Provided text —
- - - - -

On 12/31/2013 06:59 AM, Keith Winston wrote:
I resolved a problem I was having with lists, but I don't understand how! I
caught my code inadvertently resetting/zeroing two lists TWICE at the
invocation of the game method, and it was leading to all the (gamechutes &
gameladders) lists returned by that method being zeroed out except the
final time the method is called. That is: the game method below is iterated
iter times (this happens outside the method), and every time gamechutes and
gameladders (which should be lists of all the chutes and ladders landed on
during the game) were returned empty, except for the last time, in which
case they were correct. I can see that doing the multiple zeroing is
pointless, but I can't understand why it would have any effect on the
returned values. Note that self.reset() is called in __init__, so the lists
exist before this method is ever called, if I understand properly.

     def game(self, iter):
         """Single game"""

         self.gamechutes[:] = []   #when I take out these two slice
assignments,
         self.gameladders[:] = []   # then gamechutes & gameladders work
properly

         self.gamechutes = []  # these were actually in a call to
self.reset()
         self.gameladders = []

         #.... other stuff in reset()

         while self.position < 100:
             gamecandl = self.move()
             if gamecandl[0] != 0:
                 self.gamechutes.append(gamecandl[0])
             if gamecandl[1] != 0:
                 self.gameladders.append(gamecandl[1])
         return [iter, self.movecount, self.numchutes, self.numladders,
self.gamechutes,            self.gameladders]

I'm happy to share the rest of the code if you want it, though I'm pretty
sure the problem lies here. If it's not obvious, I'm setting myself up to
analyse chute & ladder frequency: how often, in a sequence of games, one
hits specific chutes & ladders, and related stats.

As always, any comments on style or substance are appreciated.

- - - - -

Exercise — Reproduce the portion of the chutes-and-ladders message starting with "#.... other stuff" and going on through "self.gamechutes.append(gamecandl[0])", with no changes.

[Stored items from a collection]

- - - - -

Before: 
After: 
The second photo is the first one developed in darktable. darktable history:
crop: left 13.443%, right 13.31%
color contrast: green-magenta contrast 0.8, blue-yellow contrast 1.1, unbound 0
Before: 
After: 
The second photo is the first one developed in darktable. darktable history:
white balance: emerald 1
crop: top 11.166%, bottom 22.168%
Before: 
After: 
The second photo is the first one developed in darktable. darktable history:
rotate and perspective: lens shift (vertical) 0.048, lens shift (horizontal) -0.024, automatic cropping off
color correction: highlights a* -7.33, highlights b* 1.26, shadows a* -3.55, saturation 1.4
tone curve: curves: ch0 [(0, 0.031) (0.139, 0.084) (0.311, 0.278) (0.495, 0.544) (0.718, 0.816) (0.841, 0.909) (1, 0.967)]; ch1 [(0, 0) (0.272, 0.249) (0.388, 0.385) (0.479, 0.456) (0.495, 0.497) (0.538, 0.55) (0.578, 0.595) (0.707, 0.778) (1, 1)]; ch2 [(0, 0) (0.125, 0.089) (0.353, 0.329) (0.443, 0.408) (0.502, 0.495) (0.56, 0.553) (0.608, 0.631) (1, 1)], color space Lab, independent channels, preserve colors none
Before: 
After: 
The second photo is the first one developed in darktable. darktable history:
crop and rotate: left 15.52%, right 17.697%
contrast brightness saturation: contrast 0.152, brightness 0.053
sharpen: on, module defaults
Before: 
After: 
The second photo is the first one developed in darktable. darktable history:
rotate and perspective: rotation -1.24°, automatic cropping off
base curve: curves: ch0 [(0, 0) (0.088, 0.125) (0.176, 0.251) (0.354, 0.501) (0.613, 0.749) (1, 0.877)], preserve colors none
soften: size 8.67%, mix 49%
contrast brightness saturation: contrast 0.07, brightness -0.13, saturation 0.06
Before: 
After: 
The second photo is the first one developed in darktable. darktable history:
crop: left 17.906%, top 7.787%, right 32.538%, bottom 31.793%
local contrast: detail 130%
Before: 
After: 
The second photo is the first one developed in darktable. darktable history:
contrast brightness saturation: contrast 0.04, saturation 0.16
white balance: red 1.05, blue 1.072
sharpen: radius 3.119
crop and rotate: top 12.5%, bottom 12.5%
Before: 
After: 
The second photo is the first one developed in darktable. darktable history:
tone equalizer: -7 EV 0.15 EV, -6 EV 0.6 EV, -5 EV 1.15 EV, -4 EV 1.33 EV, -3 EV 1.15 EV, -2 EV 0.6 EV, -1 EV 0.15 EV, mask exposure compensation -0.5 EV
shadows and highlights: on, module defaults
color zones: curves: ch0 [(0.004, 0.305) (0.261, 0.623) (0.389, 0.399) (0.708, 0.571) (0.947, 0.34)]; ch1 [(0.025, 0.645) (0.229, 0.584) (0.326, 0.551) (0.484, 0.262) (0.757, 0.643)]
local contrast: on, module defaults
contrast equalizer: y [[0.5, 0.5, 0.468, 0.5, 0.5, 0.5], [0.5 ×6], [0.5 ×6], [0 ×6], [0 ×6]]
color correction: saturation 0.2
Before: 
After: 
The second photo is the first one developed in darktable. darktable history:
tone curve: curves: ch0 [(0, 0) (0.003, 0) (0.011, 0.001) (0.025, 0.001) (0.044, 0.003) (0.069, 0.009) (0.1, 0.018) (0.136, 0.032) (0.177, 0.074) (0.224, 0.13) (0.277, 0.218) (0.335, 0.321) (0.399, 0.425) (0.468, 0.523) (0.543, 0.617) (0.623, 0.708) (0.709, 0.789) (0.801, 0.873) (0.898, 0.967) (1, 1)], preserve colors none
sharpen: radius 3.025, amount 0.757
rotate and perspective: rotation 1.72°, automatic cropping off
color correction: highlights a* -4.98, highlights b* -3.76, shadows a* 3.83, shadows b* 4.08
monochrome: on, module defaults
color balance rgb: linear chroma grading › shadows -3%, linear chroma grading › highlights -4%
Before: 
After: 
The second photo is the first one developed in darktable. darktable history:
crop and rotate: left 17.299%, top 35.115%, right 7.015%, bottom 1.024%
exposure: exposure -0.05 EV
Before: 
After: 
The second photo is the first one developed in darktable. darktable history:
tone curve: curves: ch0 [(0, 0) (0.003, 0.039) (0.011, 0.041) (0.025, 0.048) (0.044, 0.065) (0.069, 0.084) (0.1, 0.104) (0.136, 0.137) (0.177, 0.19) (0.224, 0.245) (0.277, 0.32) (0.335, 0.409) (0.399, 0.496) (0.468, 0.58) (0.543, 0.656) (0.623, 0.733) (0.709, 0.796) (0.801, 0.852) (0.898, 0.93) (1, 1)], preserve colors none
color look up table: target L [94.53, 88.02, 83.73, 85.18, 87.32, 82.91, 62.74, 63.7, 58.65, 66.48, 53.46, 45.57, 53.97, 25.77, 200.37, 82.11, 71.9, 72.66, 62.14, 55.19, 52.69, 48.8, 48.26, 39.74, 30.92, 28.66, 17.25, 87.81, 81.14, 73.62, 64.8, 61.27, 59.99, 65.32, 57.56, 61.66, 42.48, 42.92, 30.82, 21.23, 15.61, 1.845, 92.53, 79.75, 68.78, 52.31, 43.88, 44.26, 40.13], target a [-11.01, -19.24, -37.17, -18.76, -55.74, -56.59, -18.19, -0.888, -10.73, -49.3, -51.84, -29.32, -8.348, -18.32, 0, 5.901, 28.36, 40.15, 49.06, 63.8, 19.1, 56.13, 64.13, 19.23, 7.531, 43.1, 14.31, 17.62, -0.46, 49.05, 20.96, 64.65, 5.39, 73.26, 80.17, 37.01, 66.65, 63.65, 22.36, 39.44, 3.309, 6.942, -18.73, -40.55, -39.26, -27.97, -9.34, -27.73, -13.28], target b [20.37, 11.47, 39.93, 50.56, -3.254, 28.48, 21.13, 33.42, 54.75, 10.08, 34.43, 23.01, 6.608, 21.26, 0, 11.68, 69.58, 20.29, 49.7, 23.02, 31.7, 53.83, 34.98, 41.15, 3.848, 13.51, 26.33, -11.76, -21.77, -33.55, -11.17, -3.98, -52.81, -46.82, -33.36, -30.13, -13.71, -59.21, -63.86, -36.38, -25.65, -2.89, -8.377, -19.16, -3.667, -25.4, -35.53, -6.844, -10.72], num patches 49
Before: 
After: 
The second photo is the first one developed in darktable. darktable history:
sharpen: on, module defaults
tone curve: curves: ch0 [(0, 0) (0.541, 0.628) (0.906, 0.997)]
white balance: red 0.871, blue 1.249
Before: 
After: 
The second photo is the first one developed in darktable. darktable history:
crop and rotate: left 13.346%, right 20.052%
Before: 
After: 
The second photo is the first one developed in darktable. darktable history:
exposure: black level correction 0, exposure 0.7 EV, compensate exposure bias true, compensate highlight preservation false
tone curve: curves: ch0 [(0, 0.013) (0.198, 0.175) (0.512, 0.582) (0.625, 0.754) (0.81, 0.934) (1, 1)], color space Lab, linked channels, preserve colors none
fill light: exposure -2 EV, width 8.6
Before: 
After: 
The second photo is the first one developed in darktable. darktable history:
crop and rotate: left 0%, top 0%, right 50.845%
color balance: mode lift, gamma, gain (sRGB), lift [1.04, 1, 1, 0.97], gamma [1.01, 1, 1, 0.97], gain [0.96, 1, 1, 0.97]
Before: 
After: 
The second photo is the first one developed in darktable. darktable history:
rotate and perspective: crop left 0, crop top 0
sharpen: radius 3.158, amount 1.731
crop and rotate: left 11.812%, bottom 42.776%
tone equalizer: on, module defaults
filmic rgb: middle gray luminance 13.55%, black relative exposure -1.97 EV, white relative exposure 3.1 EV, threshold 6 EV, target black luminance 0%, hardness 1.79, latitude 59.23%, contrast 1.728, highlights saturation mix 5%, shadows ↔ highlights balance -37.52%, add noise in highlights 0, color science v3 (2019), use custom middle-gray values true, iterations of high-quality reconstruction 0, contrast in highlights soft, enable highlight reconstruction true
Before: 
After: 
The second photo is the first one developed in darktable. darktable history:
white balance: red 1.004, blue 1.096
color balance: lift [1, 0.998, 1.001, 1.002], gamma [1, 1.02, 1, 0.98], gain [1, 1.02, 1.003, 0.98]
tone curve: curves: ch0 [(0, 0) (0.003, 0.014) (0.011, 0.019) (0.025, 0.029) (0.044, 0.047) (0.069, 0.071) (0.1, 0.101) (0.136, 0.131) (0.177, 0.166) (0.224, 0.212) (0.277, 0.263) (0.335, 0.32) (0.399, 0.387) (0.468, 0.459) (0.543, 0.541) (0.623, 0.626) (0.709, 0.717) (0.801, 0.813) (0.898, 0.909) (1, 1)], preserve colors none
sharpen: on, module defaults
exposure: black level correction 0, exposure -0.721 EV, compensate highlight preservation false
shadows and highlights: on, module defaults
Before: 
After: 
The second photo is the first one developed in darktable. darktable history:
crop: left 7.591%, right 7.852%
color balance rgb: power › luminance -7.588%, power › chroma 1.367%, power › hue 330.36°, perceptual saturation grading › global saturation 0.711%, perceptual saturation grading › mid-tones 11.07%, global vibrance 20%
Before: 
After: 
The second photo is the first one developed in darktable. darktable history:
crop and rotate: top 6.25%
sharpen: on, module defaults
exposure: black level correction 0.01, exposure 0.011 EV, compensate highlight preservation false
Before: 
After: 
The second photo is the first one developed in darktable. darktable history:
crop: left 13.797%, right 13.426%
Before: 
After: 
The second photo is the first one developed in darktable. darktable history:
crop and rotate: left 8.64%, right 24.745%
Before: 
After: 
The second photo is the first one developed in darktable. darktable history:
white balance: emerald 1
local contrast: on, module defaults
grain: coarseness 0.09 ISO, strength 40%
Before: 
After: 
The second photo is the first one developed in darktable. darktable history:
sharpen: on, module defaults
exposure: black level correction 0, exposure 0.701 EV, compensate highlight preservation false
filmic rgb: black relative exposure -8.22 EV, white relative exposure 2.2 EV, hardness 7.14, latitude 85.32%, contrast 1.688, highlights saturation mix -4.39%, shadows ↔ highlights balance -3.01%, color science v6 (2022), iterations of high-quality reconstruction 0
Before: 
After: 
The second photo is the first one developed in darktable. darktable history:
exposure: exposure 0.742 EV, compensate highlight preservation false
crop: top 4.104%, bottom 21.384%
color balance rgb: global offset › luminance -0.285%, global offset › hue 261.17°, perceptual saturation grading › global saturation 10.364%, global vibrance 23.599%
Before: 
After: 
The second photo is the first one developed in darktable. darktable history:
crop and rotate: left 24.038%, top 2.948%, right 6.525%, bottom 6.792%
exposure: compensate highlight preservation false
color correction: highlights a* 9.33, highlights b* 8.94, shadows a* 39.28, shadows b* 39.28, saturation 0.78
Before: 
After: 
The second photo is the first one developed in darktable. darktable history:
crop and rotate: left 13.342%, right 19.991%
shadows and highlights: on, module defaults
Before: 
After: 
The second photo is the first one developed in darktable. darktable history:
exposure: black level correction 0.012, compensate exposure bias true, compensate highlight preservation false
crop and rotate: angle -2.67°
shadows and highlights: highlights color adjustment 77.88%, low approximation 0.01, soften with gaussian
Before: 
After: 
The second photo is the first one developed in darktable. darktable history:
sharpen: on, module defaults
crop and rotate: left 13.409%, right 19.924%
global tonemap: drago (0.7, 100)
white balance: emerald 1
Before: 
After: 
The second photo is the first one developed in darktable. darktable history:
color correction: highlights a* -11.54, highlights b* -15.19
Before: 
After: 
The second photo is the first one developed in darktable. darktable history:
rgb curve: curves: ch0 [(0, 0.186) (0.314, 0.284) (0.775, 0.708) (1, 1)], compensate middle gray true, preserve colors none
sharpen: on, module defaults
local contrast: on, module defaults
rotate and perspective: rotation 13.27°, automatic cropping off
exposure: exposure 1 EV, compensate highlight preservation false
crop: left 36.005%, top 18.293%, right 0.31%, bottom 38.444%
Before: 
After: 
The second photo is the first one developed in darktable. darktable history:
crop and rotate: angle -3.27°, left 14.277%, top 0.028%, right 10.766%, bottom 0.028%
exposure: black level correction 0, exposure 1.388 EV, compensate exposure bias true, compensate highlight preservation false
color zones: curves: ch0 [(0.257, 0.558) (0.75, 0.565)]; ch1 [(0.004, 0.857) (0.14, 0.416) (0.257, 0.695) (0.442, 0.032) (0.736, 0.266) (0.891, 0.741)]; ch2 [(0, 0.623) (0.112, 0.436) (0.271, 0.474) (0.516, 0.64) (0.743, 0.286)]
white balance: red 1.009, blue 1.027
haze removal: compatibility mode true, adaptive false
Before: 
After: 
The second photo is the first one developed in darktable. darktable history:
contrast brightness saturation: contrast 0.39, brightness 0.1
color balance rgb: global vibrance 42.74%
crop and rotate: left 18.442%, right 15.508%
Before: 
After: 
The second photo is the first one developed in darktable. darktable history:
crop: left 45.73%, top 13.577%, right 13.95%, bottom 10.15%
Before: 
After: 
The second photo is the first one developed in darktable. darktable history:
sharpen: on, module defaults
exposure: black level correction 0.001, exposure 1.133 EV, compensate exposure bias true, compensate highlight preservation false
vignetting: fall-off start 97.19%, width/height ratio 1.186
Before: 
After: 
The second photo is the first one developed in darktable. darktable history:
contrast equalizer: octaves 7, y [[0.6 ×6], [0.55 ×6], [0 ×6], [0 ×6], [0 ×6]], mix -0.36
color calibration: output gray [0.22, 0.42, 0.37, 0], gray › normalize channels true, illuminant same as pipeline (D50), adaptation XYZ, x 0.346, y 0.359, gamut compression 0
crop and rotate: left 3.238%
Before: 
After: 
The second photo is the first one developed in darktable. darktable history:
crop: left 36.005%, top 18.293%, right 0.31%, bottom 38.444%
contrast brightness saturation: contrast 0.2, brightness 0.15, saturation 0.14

- - - - -

Output of the task —
#.... other stuff in reset()

         while self.position < 100:
             gamecandl = self.move()
             if gamecandl[0] != 0:
                 self.gamechutes.append(gamecandl[0])